2021 was an eventful year.
Not only for the significant happenings around the globe, but it was also a bumper year for strength and power testing research.
In fact if this image is anything to go by 2021 was the year that the most research ever has been performed into strength and power testing, and it looks like 2022 will surpass that too.
So as another year draws to a close we've decided to look back on 2021 as to our favorite pieces of research surrounding strength and power assessment.
"Conclusions: In strong high-level rugby players, hand-held dynamometry for isometric knee flexor strength assessment in prone 0/15 degrees and supine 90/90 degrees position is intertester reliable."
Often health and fitness professionals have concerns that using instrumented strength testing may be unreliable. Van der Made's research showed that strength testing of big muscles, even in burly rugby players, can be accurate between practitioners, even finding little difference between handheld (Push-IT) and belt assisted (Pull-IT) testing.
"PRACTICAL APPLICATIONS: The findings of this study show that if practitioners wish to use the unilateral isometric squat to assess force production capabilities of each limb, Peak Force may be the only metric to interpret with real confidence given its strong reliability. The reduction of strength asymmetries seems like a logical suggestion for athlete populations."
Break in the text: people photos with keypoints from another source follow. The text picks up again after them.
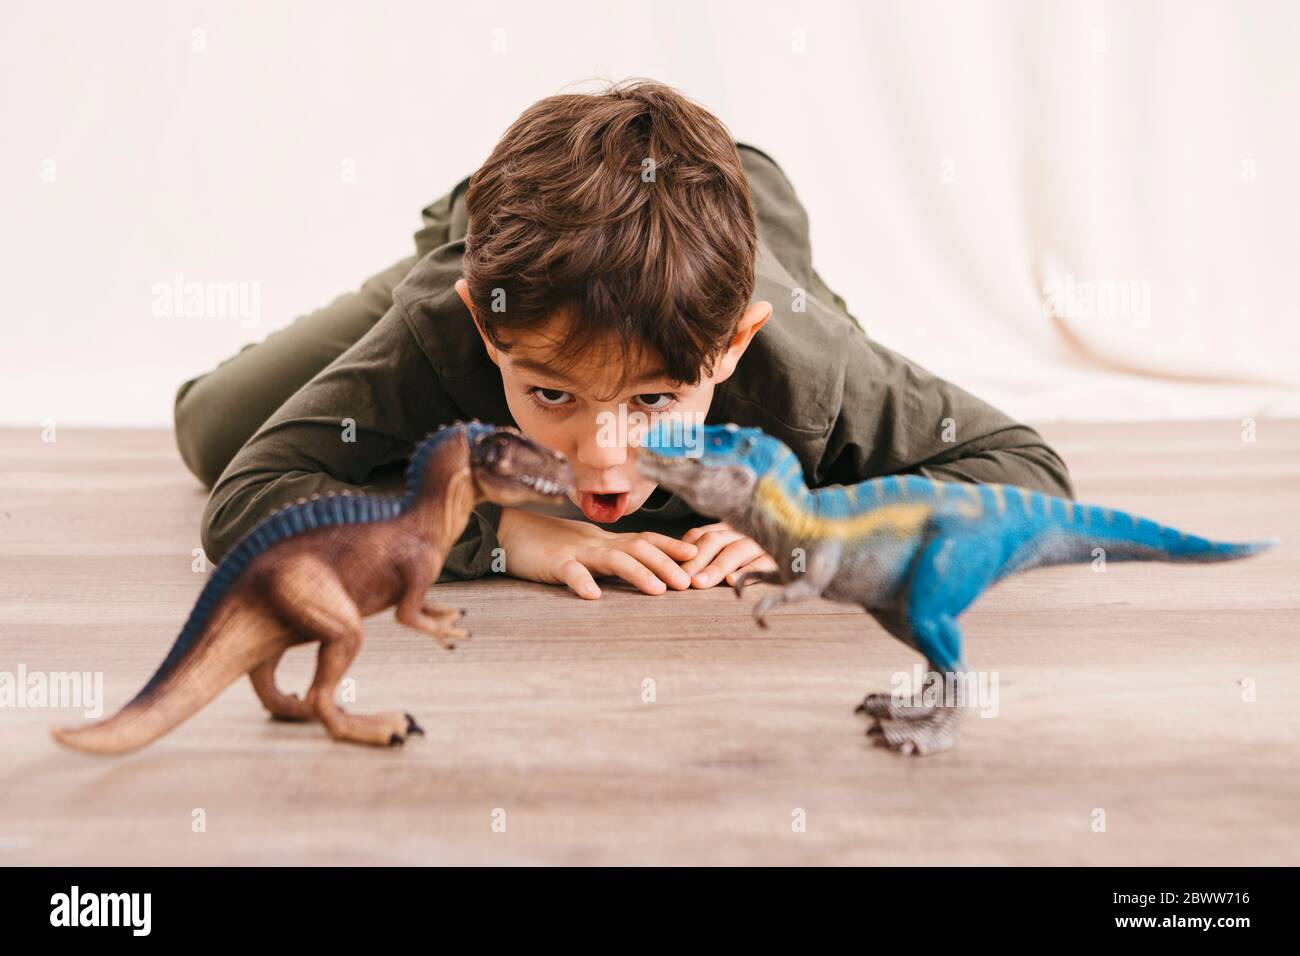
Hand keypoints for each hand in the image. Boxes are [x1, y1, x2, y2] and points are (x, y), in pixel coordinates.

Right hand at [496, 507, 698, 599]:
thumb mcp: (587, 550)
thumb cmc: (550, 545)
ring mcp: (576, 552)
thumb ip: (611, 558)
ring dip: (638, 573)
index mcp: (607, 542)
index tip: (698, 556)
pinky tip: (592, 596)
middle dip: (666, 564)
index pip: (646, 540)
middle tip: (689, 583)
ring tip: (657, 590)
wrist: (509, 531)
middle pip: (638, 549)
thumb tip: (643, 572)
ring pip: (612, 559)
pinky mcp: (553, 563)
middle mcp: (598, 543)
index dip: (672, 546)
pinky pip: (569, 572)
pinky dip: (581, 582)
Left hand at [680, 522, 777, 588]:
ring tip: (699, 583)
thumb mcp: (732, 547)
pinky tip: (732, 582)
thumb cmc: (757, 555)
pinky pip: (762, 563)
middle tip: (682, 578)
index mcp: (730, 528)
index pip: (702, 534)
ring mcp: (761, 544)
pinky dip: (747, 571)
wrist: (799, 553)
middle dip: (696, 560)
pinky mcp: (778, 559)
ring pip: (736, 550)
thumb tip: (678, 562)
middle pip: (715, 541)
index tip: (671, 566)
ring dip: (716, 567)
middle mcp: (743, 532)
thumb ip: (708, 550)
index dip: (686, 549)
Isometric strength testing using force plates has been the domain of high-performance sport for a long time, but now with the emergence of accessible technology like the AxIT System, we are seeing more and more applications for everyday health and fitness professionals and the people they work with. One particularly useful testing protocol is the Single Leg Isometric Squat due to its ease of testing the maximal strength and power of each leg and comparing differences between the two. Though Bishop's study favored peak force it should be noted that the rate of force development is a sensitive metric that can have many factors affecting it.
Results: A moderate-strong-very strong correlation was found between both elbow flexion, internal and external rotation of both shoulders, and respiratory functions.
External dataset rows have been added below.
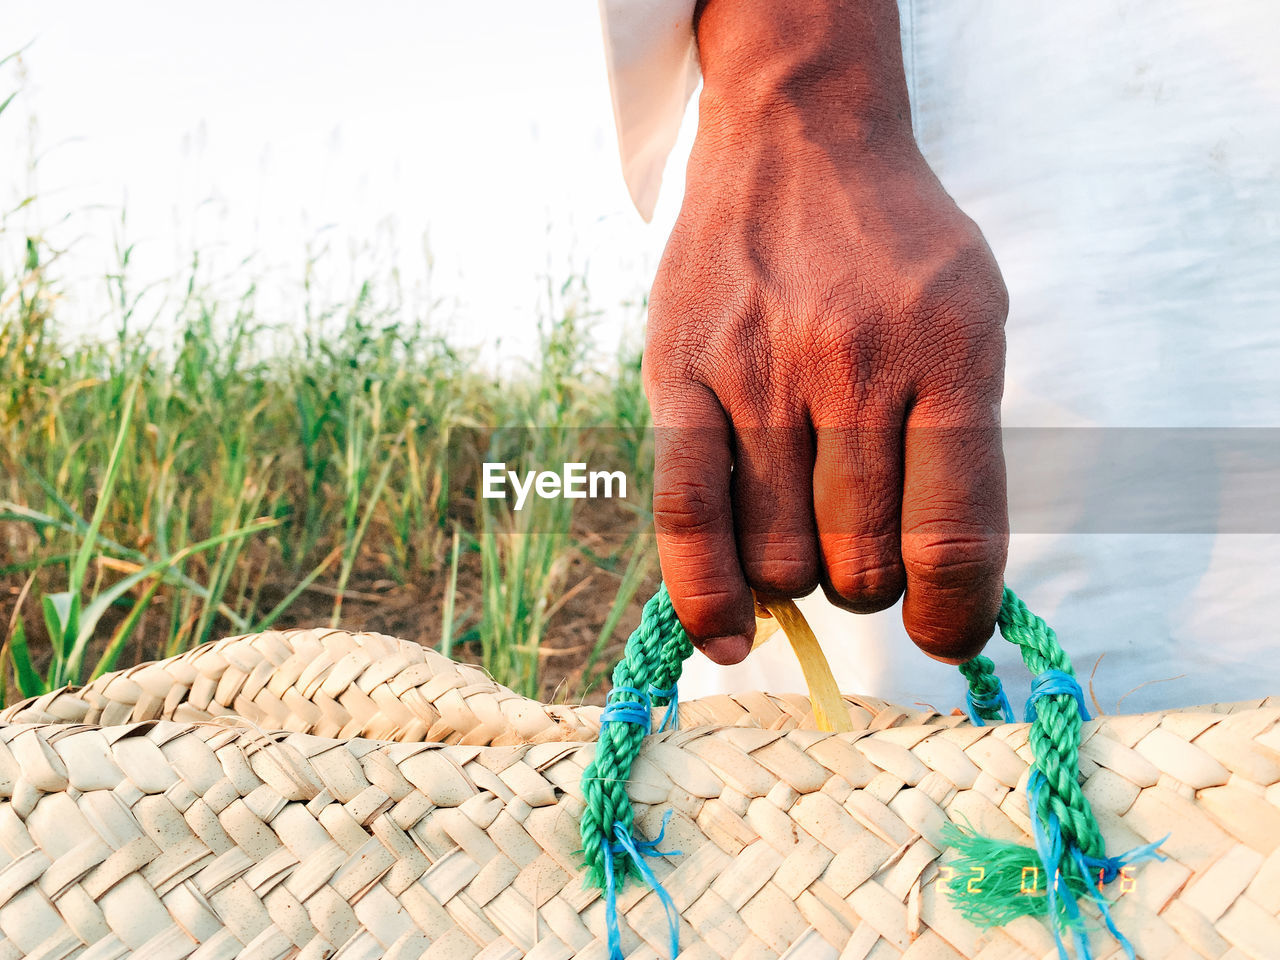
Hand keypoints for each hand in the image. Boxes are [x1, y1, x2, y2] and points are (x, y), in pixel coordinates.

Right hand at [645, 0, 1008, 665]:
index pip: (954, 535)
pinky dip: (708, 596)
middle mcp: (853, 363)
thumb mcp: (975, 317)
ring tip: (803, 530)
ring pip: (781, 555)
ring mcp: (758, 370)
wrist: (800, 136)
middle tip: (863, 547)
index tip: (948, 636)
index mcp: (947, 352)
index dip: (956, 616)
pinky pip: (688, 515)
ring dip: (801, 577)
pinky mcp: (680, 374)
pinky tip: (730, 634)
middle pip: (862, 561)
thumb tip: (947, 590)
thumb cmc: (896, 248)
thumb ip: (968, 445)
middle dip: (870, 583)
As health professionals, we often assess muscle strength as a measure of an isolated movement. Interestingly we are seeing that isometric strength testing can also be used as a measure of other functions and wellness such as respiratory capacity in lower functioning individuals.
Results: In conclusion, our study reveals the value of fixed dynamometry in reducing examiner-induced ceiling effects and optimizing the standardization of muscle strength testing to maximize test-retest reliability and increased the range of muscle strength measurements across individuals nearly twofold from 42.2kg to 79.8kg.
Though any strength testing is better than none it is important to have a full arsenal of strength testing equipment so you can select the right device for testing the right area in the right way. For example, leg extension strength testing should always use fixed dynamometry to ensure accuracy in measurement as a practitioner will often be overpowered using handheld devices.
HIGHLIGHTS Players with greater drop jump reactive strength index (RSI) demonstrated superior horizontal deceleration ability.Drop jump RSI had a greater association with the early compared to the late horizontal deceleration sub-phase.Of the drop jump kinetic variables examined, concentric mean force had the largest associations with horizontal deceleration ability.
One of the biggest challenges everyday practitioners face when working with athletic clients is how to effectively assess acceleration, deceleration and change of direction due to limitations in space available to perform testing. Fortunately, we are seeing more and more the carryover of tests that only require a small footprint to other athletic tests for speed and agility. One such test is the Drop Jump Test, which up until recently has been used exclusively in high-performance settings, but is becoming more accessible to everyday practitioners thanks to the AxIT System Stomp-IT's. With little more than a 20-40cm box and the AxIT Stomp-IT practitioners can assess a client to understand how fast they might be, how high they can jump, how well they absorb landing forces and look for deficiencies or imbalances that may affect performance, particularly before returning to sport.